TASK DESCRIPTION: All that is needed is each line of the entries holding the word "pixels", copied as it stands.

[Stored data]
^^^^^^^^

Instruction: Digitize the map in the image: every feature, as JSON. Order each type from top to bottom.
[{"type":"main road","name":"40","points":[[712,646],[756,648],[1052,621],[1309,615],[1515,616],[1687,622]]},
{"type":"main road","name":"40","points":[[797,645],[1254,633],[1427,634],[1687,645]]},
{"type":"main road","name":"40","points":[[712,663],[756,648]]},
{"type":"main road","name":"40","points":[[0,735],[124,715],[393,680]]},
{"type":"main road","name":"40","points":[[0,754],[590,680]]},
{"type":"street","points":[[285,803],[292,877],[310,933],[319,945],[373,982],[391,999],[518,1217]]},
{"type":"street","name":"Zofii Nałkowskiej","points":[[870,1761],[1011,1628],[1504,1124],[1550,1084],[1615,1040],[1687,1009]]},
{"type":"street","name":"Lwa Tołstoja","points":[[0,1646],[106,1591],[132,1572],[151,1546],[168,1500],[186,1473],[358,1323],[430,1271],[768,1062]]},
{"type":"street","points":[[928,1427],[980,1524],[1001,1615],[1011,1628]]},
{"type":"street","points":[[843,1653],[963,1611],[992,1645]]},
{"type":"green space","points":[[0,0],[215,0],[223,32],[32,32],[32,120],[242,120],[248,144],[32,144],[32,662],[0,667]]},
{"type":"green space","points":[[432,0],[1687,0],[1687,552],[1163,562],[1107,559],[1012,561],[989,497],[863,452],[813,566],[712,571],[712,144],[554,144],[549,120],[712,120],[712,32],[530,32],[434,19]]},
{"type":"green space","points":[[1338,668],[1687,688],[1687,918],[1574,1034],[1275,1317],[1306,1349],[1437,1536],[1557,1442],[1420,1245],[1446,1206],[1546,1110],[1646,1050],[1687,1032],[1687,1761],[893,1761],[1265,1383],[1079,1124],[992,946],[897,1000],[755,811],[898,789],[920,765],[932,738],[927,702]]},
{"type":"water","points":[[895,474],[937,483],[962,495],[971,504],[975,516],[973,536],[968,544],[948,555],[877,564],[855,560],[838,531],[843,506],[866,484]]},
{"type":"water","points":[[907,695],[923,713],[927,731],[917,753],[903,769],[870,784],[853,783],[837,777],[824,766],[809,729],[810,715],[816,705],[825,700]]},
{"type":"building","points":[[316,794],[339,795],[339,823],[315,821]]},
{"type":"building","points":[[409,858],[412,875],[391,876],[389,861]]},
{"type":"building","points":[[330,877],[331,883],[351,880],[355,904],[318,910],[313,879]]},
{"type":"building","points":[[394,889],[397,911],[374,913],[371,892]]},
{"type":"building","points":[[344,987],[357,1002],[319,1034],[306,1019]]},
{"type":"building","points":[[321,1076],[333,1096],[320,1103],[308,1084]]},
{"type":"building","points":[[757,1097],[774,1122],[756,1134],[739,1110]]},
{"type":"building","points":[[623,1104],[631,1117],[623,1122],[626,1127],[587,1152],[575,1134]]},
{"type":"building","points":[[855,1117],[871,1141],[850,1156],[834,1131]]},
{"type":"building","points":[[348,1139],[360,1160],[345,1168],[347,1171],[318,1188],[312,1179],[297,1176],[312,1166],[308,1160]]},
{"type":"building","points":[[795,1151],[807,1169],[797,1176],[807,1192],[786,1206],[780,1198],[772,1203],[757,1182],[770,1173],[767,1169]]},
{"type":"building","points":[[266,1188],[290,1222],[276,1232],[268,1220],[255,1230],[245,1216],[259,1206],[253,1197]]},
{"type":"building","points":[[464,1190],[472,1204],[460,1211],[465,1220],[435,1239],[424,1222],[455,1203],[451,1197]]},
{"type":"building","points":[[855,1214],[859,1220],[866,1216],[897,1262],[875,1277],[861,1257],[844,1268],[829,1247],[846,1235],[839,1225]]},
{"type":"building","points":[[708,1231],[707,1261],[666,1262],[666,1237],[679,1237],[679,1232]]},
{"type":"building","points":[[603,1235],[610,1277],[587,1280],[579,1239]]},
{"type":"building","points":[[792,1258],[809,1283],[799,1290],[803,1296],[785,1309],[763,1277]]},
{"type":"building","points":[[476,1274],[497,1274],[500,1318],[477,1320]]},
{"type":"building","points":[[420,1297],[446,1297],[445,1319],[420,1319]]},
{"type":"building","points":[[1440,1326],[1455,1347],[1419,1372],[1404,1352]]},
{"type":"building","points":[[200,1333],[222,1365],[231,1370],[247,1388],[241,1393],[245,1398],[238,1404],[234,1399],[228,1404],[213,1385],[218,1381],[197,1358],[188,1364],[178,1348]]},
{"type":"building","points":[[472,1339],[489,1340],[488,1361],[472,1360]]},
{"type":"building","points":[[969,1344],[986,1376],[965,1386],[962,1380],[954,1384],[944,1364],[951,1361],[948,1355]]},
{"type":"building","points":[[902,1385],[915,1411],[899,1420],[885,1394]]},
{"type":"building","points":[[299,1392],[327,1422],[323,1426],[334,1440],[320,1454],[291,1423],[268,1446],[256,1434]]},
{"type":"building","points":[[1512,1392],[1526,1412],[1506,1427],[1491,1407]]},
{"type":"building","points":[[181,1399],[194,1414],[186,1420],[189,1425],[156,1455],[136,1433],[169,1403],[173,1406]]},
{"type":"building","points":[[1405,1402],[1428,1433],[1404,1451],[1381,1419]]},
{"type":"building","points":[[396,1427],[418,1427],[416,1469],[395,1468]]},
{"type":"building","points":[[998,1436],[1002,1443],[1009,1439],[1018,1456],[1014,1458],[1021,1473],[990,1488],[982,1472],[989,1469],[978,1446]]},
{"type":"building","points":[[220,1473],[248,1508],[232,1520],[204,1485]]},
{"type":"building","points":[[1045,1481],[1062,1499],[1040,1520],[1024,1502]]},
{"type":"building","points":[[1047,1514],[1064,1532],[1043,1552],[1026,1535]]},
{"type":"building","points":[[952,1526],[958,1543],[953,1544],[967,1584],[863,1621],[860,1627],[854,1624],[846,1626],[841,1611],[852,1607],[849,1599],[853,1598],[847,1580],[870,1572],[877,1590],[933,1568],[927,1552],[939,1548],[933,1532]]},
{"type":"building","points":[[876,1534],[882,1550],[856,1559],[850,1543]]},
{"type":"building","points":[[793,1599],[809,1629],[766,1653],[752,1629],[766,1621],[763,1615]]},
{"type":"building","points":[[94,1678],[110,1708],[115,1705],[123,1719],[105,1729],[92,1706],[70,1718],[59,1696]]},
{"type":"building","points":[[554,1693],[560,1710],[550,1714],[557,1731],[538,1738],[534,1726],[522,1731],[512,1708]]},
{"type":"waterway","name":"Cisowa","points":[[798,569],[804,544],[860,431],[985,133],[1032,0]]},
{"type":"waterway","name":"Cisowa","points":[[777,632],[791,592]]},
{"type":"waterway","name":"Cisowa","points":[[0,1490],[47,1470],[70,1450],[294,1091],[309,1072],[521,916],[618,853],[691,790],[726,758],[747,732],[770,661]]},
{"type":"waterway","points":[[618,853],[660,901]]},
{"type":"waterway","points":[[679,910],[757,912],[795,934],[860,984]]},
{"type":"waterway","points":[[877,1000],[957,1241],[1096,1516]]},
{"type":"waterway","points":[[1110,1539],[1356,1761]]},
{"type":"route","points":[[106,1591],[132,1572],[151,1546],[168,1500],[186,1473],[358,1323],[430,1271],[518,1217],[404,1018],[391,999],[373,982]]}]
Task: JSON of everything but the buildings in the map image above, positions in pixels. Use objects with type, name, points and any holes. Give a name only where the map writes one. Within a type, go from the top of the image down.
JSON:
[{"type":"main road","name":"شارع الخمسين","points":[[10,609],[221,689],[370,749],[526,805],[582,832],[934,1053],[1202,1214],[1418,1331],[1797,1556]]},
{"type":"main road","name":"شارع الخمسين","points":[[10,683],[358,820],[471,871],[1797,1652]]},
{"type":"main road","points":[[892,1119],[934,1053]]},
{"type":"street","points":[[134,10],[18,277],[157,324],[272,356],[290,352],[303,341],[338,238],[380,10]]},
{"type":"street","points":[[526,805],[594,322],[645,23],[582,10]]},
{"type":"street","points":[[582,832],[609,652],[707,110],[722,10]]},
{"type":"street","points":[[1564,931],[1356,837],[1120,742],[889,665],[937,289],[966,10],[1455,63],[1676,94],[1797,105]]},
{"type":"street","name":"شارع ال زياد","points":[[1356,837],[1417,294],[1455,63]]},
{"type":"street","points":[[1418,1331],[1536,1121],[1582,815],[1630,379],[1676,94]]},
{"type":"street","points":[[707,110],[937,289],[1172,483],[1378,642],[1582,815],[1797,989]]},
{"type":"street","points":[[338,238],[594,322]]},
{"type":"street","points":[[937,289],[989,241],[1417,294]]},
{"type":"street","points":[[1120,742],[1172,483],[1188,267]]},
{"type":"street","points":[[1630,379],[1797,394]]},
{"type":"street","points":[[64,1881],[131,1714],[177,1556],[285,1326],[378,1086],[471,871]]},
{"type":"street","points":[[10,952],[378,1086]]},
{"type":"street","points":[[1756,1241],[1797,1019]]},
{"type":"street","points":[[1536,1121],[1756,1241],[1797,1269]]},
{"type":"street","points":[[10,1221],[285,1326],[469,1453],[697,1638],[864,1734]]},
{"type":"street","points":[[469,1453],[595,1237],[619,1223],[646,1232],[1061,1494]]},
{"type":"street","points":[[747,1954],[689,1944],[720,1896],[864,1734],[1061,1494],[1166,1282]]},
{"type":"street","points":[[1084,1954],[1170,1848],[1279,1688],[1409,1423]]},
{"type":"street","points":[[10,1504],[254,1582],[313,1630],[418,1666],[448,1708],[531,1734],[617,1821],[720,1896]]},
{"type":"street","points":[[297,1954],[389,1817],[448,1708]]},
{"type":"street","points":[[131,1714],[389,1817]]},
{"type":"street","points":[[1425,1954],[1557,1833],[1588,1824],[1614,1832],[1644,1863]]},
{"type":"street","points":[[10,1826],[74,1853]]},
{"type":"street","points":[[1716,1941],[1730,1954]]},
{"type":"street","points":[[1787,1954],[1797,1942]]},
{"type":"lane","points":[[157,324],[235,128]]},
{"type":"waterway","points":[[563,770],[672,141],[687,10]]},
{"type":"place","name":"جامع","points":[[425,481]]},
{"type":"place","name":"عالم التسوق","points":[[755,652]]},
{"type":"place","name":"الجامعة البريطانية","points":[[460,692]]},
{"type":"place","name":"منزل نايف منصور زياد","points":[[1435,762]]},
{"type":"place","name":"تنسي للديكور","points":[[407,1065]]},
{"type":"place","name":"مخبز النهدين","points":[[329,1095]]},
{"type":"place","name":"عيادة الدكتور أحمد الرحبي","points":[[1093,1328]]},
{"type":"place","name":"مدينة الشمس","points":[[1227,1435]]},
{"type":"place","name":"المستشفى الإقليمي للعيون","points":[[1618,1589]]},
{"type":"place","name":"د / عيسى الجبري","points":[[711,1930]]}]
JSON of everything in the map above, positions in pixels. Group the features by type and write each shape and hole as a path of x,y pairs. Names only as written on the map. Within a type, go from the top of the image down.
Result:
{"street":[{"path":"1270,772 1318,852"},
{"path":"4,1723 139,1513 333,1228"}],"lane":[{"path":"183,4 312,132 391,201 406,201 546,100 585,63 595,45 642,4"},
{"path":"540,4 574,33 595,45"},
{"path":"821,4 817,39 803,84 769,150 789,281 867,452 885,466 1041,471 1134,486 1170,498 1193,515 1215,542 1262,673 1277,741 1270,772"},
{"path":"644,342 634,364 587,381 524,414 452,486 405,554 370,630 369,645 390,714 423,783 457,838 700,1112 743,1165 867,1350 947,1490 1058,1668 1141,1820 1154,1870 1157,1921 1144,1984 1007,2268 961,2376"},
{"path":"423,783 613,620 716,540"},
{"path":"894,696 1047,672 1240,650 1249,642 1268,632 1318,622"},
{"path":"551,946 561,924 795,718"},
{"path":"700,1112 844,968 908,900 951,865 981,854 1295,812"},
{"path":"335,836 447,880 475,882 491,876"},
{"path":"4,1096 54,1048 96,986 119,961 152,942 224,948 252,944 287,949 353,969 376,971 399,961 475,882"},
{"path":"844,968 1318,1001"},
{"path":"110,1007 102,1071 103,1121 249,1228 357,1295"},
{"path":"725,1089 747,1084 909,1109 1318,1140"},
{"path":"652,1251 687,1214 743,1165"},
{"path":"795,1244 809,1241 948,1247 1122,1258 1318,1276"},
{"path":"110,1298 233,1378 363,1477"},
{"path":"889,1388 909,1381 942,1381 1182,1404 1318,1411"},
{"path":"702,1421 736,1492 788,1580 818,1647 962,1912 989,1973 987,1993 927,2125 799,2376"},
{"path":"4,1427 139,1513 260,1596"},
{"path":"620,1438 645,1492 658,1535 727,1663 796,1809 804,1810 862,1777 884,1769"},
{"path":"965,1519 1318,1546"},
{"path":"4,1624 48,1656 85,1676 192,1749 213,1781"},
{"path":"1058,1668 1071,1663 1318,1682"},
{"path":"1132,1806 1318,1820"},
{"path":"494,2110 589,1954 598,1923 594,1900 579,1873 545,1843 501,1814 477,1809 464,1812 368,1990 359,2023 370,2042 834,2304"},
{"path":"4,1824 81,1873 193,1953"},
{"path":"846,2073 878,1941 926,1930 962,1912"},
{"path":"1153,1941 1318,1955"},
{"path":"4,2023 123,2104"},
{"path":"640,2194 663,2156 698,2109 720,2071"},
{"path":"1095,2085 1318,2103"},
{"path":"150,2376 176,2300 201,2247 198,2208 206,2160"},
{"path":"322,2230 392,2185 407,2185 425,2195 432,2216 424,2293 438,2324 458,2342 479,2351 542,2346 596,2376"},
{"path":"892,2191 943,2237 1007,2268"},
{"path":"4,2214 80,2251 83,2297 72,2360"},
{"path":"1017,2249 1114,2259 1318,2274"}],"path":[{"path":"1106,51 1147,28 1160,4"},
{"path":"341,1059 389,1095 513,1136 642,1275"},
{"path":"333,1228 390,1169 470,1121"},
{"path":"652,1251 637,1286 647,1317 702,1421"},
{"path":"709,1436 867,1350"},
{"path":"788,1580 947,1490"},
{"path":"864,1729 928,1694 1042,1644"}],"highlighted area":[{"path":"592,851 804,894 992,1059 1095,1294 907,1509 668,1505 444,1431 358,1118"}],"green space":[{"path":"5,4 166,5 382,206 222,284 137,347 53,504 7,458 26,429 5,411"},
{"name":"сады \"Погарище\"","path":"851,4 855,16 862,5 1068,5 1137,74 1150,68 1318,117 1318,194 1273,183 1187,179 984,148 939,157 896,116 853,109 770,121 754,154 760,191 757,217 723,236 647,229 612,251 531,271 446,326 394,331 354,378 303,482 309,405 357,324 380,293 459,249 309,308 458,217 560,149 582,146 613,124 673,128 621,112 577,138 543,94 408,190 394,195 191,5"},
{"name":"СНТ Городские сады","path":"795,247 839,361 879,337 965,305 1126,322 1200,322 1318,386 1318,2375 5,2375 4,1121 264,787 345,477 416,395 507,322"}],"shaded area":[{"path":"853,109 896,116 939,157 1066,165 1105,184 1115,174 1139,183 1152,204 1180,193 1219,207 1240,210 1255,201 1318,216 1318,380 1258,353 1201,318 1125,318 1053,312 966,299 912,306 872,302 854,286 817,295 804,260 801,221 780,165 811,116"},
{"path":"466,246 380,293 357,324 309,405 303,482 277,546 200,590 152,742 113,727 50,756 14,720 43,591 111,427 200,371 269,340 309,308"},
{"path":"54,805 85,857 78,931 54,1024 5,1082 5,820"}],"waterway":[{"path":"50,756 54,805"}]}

^^^^^^^^

RESULT BELOW:
Task: JSON of everything but the buildings in the map image above, positions in pixels. Use objects with type, name, points and any holes. Give a name only where the map writes one. Within a type, go from the top of the image down.
JSON of everything in the map above, positions in pixels. Group the features by type and write each shape and hole as a path of x,y pairs. Names only as written on the map. Within a type, go from the top of the image down.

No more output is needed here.